Few U.S. hospitals offer such cost-saving care because most insurers, both government and private, are not set up to pay for Hospital at Home. Since the care is given at home, it is not considered a hospitalization, even though the same acute-care services are provided. Through a partnership with Contessa Health, we now have a payment mechanism for this service with a number of Medicare Advantage, commercial and managed Medicaid plans. However, since the conclusion of the Innovation Center grant, we are unfortunately unable to provide the service for the majority of patients with traditional Medicare who are most in need.

What’s needed is a bundled, DRG-style payment system for acute care to replace the inpatient payment to the hospital and attending physician. Incentives for delivering this cost-saving approach to care could be provided through a performance-based payment linked to the total Medicare expenditure for the Hospital at Home episode and 30-day transition service. Establishing a bundled rate would enable rapid delivery of home health services, without the administrative delay of waiting to ensure payment authorization, a delay that can’t be tolerated in cases of acute illness.

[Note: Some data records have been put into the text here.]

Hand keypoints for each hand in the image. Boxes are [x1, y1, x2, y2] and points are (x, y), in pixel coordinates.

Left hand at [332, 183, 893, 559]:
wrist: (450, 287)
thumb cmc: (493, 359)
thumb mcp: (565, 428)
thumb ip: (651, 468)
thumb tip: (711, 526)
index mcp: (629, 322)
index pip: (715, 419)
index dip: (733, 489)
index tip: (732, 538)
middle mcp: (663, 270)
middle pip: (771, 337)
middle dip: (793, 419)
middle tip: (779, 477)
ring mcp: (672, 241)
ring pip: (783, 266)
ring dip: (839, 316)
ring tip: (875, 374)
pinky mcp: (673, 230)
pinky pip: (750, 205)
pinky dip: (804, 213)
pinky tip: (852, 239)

A new payment program, we estimate, would lead to 575,000 Medicare fee-for-service patients being treated annually in the Hospital at Home environment, generating savings of up to $720 million. Cost savings across the U.S. would likely be many multiples of that figure, as we believe 1.7 million patients could be served annually through Hospital at Home programs. Additional savings would follow by bringing other services out of the hospital to the home, including post-operative care and rehabilitation.

Innovative cooperation between providers and payers, especially the CMS, can build the road to a more affordable, efficient and effective healthcare system that benefits all Americans.